The solar panel demand will be high in rural Kenya since the electric grid does not serve the region. The current demand will be high, although it will depend on the level of marketing. With effective marketing, the company will reach more target customers who need solar panels for their domestic and commercial usage. As the country’s rural parts require energy to develop, the company will have a huge market for its panels. Besides, Shahsavari and Akbari indicate that solar energy in the urban areas of developing countries is cheaper compared to electricity, especially during dry seasons, when the levels of water decline (275). Besides, the solar panel’s demand in the country will grow as rural residents require more energy to meet their need.
Modern Solar Systems Company’s pricing plan will consider the strategies taken by competitors, such as Go Solar Systems Ltd and the Kenya Power and Lighting Company (KPLC), which is the leading supplier of electric grid in the country.
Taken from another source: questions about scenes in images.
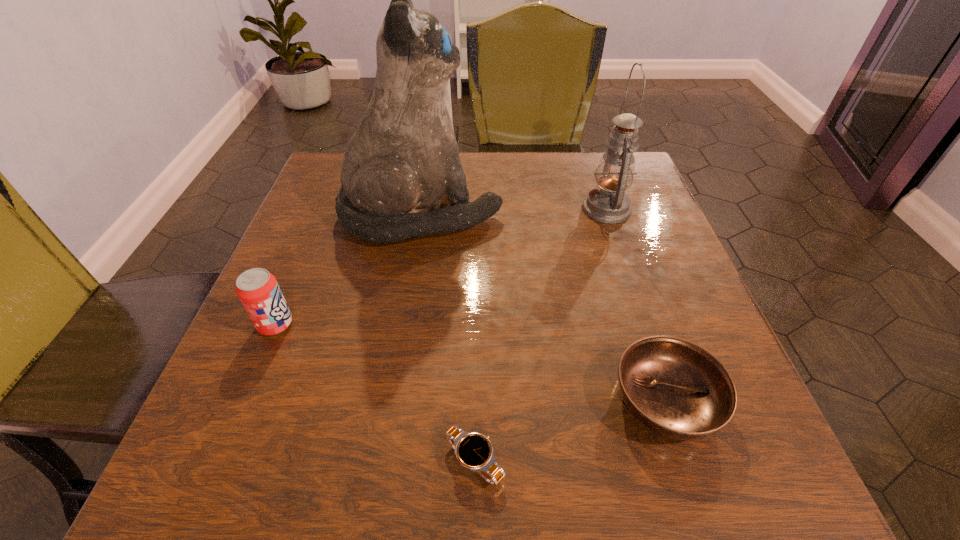
I want to click on vacant area in the image that satisfies the following two spatial constraints: 1. on the front side of the oil lamp; 2. on the surface of the third farthest object, so click(645, 325).

Identify the location of free space that satisfies the following two spatial constraints: 1. on the surface of the shortest object; 2. on the right side of the third shortest object. (218, 461).

Identify the location of vacant point that satisfies the following two spatial constraints: 1. on the back side of the oil lamp; 2. on the right side of the shortest object. (477, 209).

Identify the location of free point that satisfies the following two spatial constraints: 1. at the face of the tallest object; 2. on the left side of the watch. (384, 461).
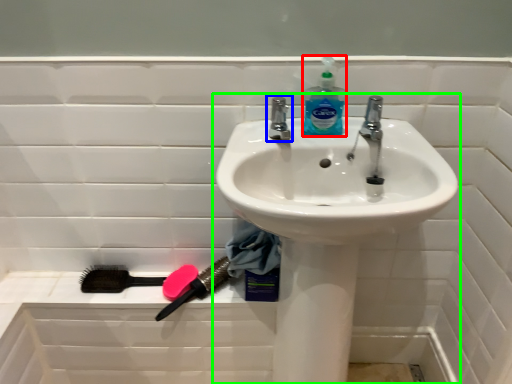
Question: Based on their relative distances, which object is nearer to cleaning product (highlighted by a red box)? Choose from tap (highlighted by a blue box) and sink (highlighted by a green box).

Choices:
 (A) tap
 (B) sink

Answer: (A)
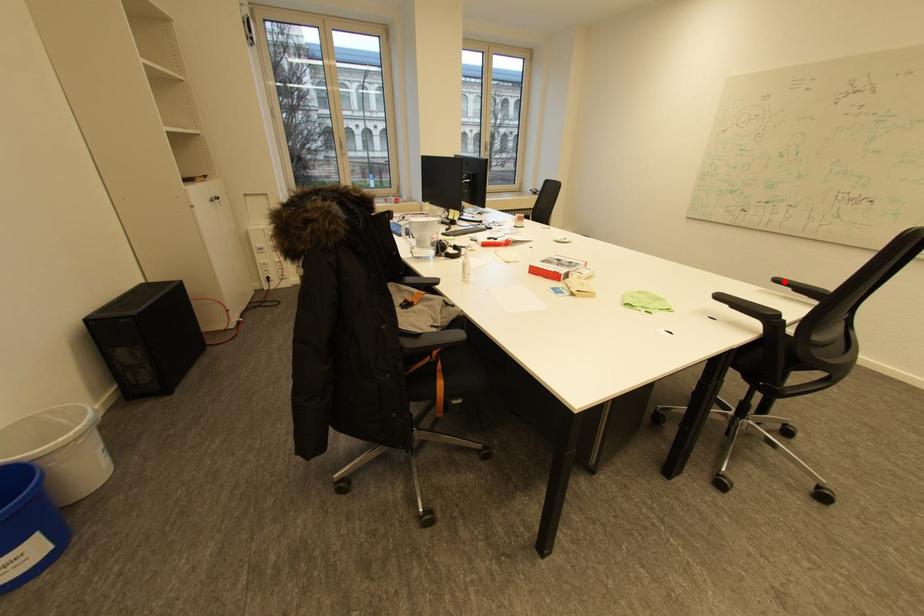
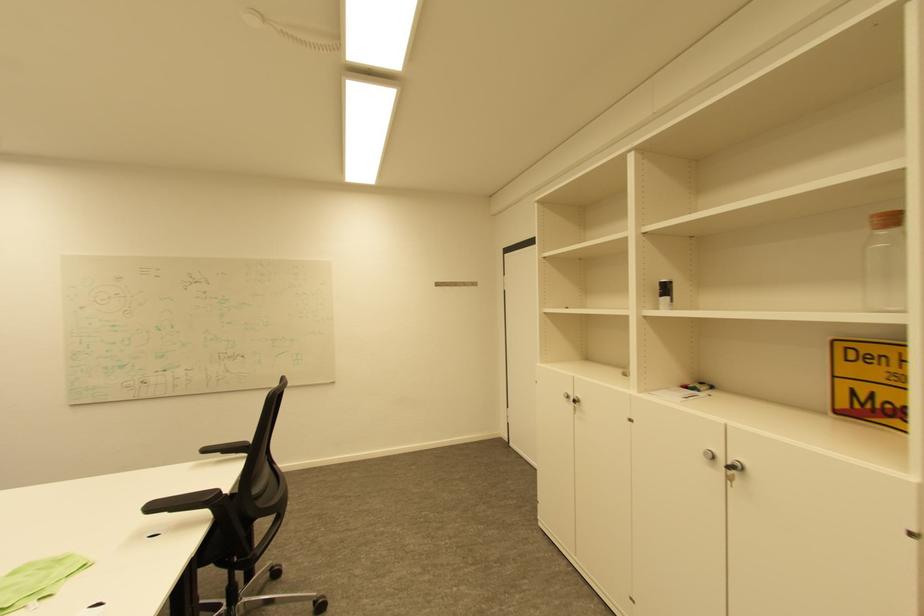
Find the pixel in the second image that matches the highlighted location in the first image.

(213, 450)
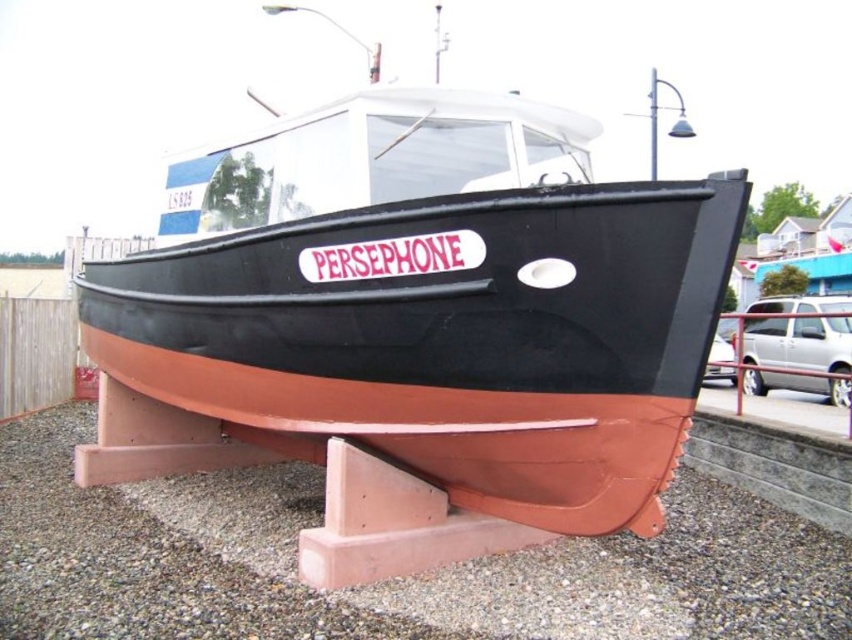
Question: Which point is closer to the camera taking this photo?

Choices:
 (A) (724, 579)
 (B) (684, 234)

Answer: (B)

Question: Which of the following is the farthest from the observer?

Choices:
 (A) brown matte boat at center
 (B) brown gravel at lower center

Answer: (A)

Question: Where is brown matte boat at center located in relation to brown gravel at lower center in the image?

Choices:
 (A) left
 (B) right

Answer: (A)

Question: Is brown matte boat at center below brown gravel at lower center?

Choices:
 (A) no
 (B) yes

Answer: (A)

Question: Is brown matte boat at center bigger than brown gravel at lower center?

Choices:
 (A) yes
 (B) no

Answer: (A)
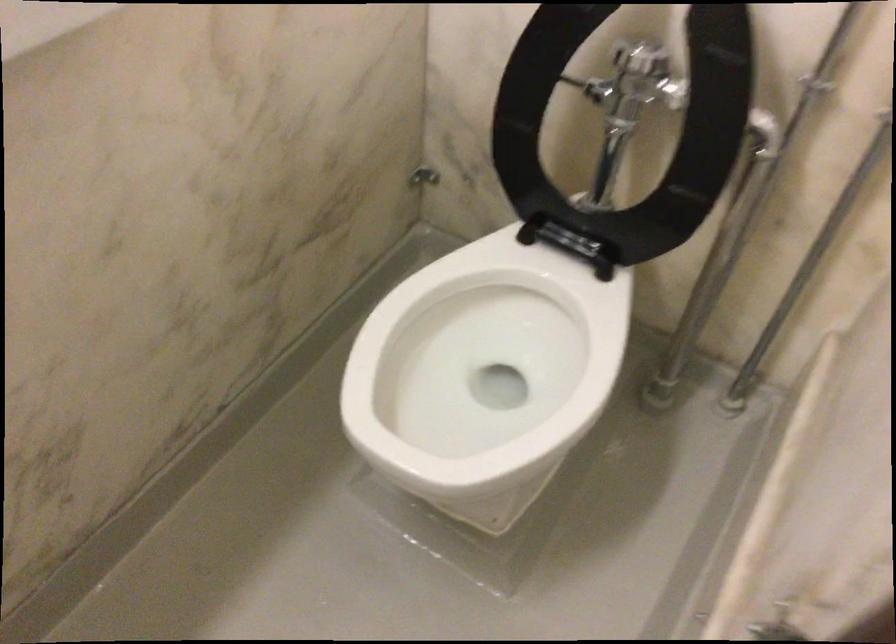
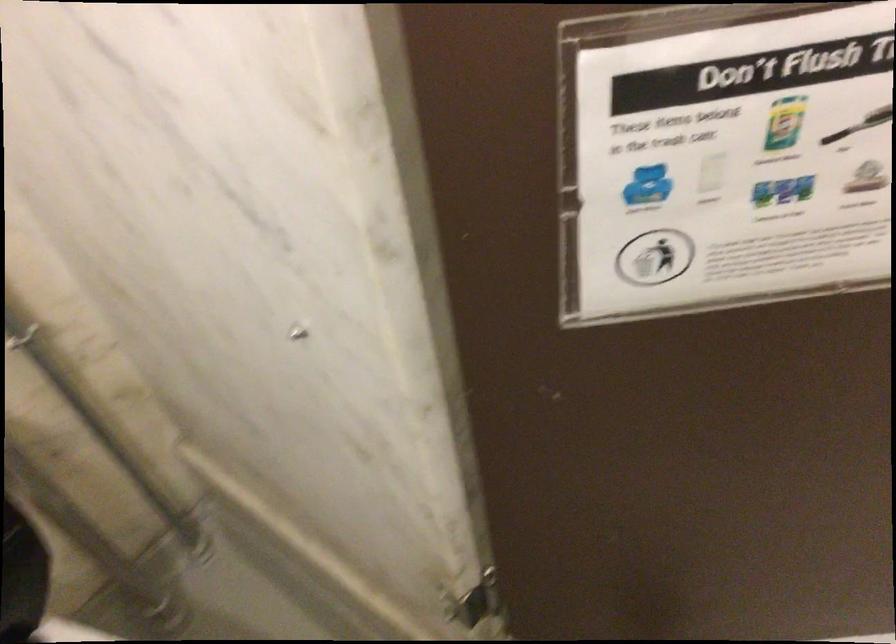
The images are taken continuously from a first-person perspective. In which direction is your viewpoint rotating?

The camera rotated toward right-down.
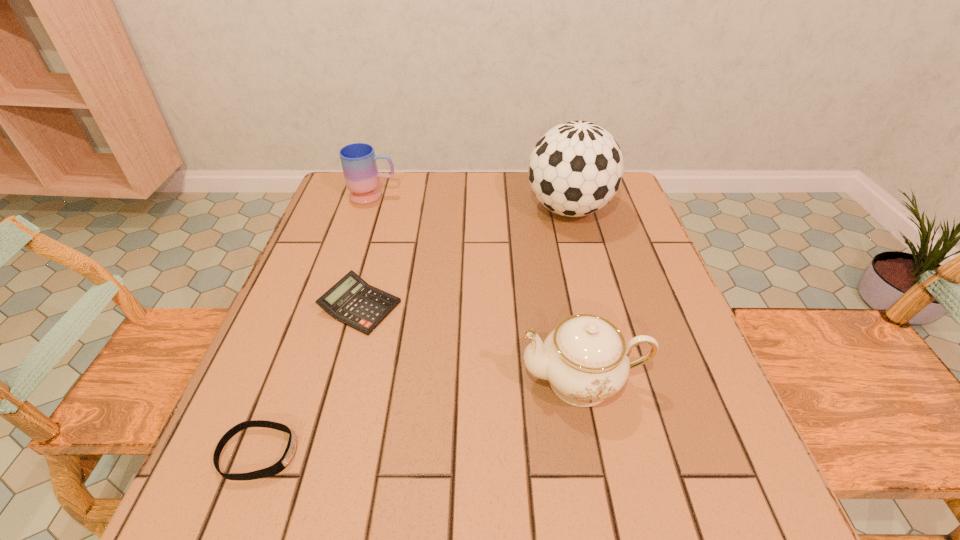
Locate an element on the screen. free space that is in between the calculator and the tallest object is located at coordinates (465, 258).

Identify the location of free space between the fourth tallest object and the wristband. (309, 380).

Identify the location of free space between the tallest object and the nearest object. pos(414,331).

In order to click on free space between the nearest object and the mug in this screenshot , I will do click(316, 325).

In order to click on free space between the third farthest object and the shortest object in this screenshot , I will do `click(309, 380)`.

Identify the location of free space between the second nearest object and the second shortest object. (471, 343).

This screenshot has height=540, width=960. What are the coordinates of `vacant space that's between the second shortest object and the mug` in the screenshot? It's located at (367, 251).

At what (x,y) coordinates should I click in order to perform the action: click on vacant space that's between the tallest object and the mug. Please return your answer as a coordinate pair (x, y). Looking at the image, I should click on (471, 202).

Where is `unoccupied area between the mug and the chinaware`? unoccupied area between the mug and the chinaware is located at coordinates (478, 288).

Where is `object that ranks as the closest to the shortest object`? object that ranks as the closest to the shortest object is located at coordinates (352, 301).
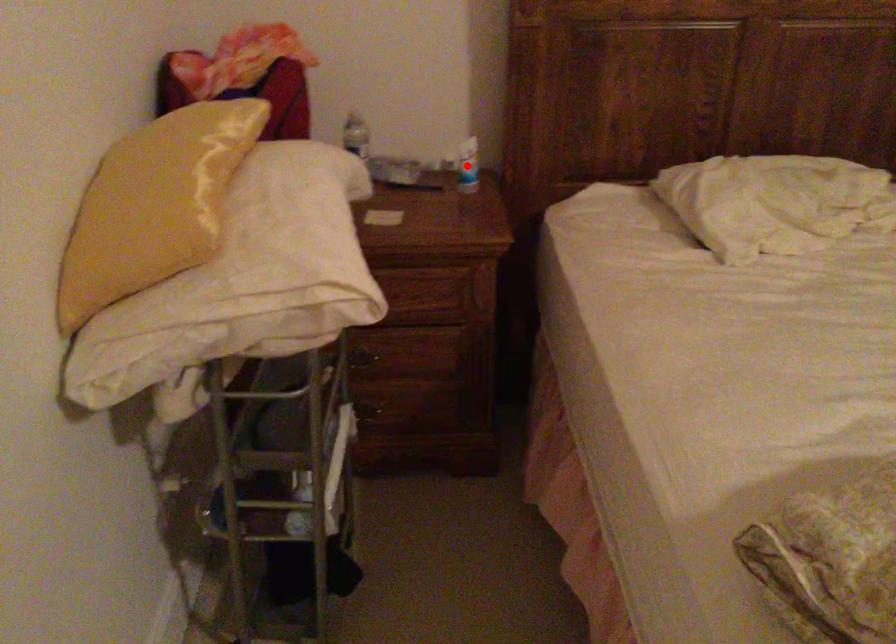
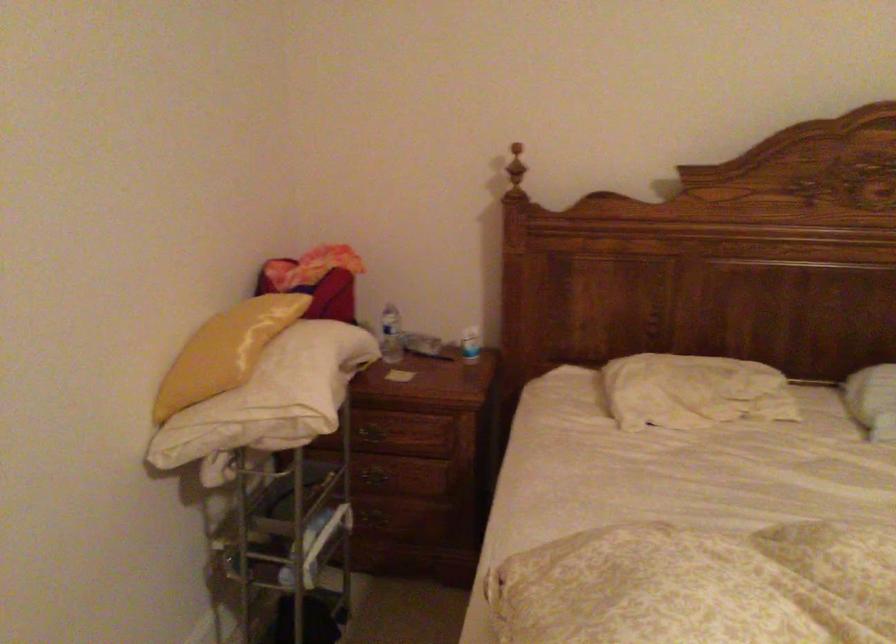
Question: I am providing you with two images of the same scene from different viewpoints. In image1, a red point is highlighted. Considering the same 3D point in image2, which of the following is correct?

Choices:
 (A) It is closer
 (B) It is farther

Answer: (B)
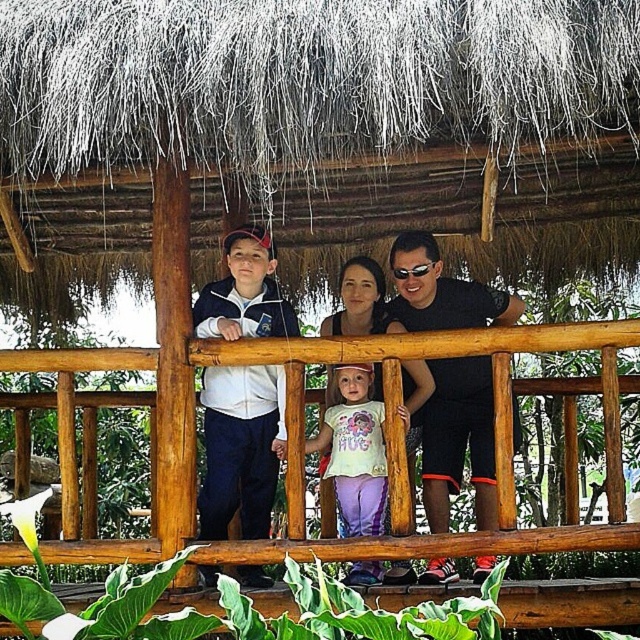
Question: Which point is farther from the camera taking this photo?

Choices:
 (A) (392, 410)
 (B) (241, 400)
 (C) (353, 408)

Answer: (C)

Question: Can you confirm if wooden at center is bigger than light purple fabric pants at center?

Choices:
 (A) yes
 (B) no

Answer: (A)

Question: In this image, where is wooden at center located relative to black matte shirt at center?

Choices:
 (A) above
 (B) below

Answer: (B)

Question: Which object appears closest to the camera in this image?

Choices:
 (A) light purple fabric pants at center
 (B) matte white jacket at center
 (C) black matte shirt at center
 (D) wooden at center

Answer: (D)

Question: Is matte white jacket at center in front of matte white hoodie at center?

Choices:
 (A) no
 (B) yes

Answer: (B)

Question: Which point is farther to the camera?

Choices:
 (A) (332, 316)
 (B) (378, 452)

Answer: (A)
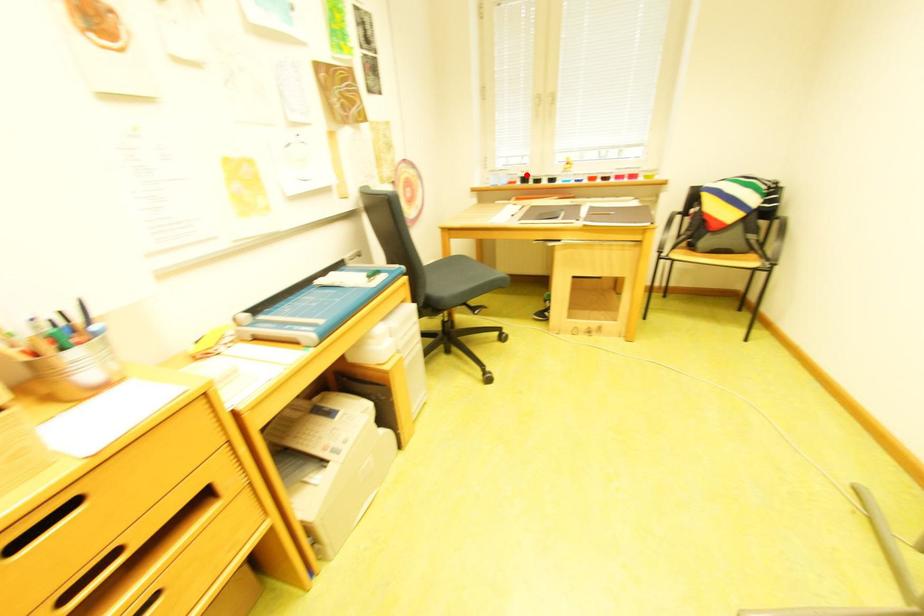
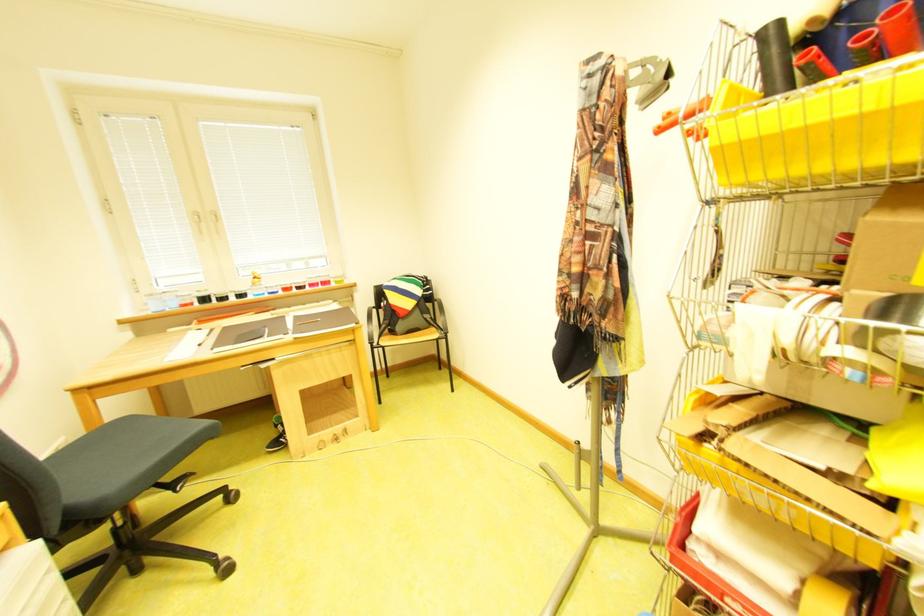
Where in the second image is the point corresponding to the highlighted location from the first image?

For solar companies, pricing depends on the cost of providing power through KPLC. Solar companies ensure that their prices are always lower than the electric power to attract more customers. Modern Solar Systems Company will use a similar strategy, but consider the panels’ power to add value and sell the product at a reasonable price and recover production cost. Manufacturing panels with higher watts will allow it to market at a higher price through the promise of value-added customer benefit.
Kenya Economic Outlook, 2020. Available at https://www.focus-economics.com/countries/kenya
Kenya National Disposable Income2004-2019 Data, 2020. Available at https://tradingeconomics.com/kenya/disposable-personal-income#:~:text=Disposable%20Personal%20Income%20in%20Kenya%20averaged%204197.76%20KES%20Billion%20from,1357.30%20KES%20Billion%20in%202004.
Shahsavari, Amir, and Morteza Akbari. “Potential of solar energy in developing countries for reducing energy-related emissions.” Renewable and Sustainable Energy Reviews 90 (2018): 275-291.